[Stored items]
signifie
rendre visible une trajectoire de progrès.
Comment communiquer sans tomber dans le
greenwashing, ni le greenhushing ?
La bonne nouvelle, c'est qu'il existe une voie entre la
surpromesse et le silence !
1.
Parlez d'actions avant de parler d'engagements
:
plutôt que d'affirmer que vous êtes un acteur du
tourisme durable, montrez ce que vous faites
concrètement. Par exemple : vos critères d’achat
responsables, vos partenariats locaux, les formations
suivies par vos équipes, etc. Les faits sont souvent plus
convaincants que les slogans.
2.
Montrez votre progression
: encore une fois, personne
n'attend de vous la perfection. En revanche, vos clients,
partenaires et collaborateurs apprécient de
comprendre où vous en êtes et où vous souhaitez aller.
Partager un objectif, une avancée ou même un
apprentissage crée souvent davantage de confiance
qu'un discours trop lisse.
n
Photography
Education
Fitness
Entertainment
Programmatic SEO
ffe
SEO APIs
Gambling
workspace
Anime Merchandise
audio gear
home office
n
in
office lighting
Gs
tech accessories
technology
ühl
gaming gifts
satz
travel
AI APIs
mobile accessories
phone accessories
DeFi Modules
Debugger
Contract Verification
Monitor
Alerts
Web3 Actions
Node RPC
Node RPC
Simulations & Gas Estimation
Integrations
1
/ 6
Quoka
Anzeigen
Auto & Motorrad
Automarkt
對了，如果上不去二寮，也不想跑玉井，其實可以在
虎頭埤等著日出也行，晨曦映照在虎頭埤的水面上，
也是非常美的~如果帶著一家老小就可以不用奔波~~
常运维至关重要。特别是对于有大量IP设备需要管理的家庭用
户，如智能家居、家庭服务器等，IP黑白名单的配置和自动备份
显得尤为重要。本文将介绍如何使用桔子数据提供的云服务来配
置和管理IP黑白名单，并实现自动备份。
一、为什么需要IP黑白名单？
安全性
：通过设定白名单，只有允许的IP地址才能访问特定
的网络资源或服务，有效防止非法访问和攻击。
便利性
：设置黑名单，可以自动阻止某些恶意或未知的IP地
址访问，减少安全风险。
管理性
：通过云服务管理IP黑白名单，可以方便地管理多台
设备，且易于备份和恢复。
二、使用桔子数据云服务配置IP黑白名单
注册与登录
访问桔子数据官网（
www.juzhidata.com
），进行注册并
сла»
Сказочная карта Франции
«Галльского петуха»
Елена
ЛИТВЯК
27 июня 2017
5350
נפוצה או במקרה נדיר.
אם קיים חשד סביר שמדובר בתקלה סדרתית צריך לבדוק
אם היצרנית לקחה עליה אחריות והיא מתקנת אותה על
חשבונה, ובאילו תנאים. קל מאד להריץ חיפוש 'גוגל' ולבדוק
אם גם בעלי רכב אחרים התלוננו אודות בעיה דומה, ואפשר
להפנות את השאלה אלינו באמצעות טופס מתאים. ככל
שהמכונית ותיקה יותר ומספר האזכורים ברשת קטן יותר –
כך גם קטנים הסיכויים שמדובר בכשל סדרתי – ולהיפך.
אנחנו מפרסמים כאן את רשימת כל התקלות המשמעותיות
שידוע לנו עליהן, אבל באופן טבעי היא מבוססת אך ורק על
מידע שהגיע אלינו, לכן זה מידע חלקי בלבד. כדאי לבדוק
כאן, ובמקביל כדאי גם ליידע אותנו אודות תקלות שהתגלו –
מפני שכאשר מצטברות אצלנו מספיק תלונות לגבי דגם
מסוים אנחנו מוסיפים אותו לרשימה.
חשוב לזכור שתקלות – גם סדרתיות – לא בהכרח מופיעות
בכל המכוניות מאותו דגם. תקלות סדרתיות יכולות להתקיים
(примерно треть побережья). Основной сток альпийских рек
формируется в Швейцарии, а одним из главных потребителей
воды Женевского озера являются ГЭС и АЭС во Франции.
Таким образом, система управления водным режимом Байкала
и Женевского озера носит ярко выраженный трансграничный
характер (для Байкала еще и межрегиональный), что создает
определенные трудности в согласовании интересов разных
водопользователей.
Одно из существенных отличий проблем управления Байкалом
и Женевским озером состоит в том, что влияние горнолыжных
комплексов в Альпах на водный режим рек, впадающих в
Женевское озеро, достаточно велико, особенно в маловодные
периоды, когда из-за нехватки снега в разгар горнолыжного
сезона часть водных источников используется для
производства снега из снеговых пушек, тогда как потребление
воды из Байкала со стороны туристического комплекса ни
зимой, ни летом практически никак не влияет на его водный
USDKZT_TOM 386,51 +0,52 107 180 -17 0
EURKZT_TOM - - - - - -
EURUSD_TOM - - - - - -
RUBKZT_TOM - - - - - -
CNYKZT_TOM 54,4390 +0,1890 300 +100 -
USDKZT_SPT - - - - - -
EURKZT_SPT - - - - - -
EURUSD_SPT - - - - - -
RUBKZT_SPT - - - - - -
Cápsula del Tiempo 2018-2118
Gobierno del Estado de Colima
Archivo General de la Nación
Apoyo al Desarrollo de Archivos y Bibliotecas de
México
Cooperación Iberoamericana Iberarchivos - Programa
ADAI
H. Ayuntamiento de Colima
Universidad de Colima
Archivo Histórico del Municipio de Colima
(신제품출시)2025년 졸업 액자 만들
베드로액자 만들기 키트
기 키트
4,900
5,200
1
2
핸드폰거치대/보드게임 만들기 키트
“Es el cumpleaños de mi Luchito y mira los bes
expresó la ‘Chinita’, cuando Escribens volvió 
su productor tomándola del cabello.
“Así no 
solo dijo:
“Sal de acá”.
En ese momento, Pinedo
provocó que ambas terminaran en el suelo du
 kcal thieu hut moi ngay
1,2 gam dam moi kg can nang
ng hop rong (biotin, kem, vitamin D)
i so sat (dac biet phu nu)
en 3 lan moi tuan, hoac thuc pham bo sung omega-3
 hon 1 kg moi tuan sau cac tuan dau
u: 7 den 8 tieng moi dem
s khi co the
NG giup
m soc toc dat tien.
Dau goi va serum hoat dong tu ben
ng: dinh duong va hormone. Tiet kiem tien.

*Job*
All lines of the records above that carry the word "êtes" should be listed.

*Exercise response*
plutôt que d'affirmer que vous êtes un acteur du
comprendre où vous en êtes et où vous souhaitez aller.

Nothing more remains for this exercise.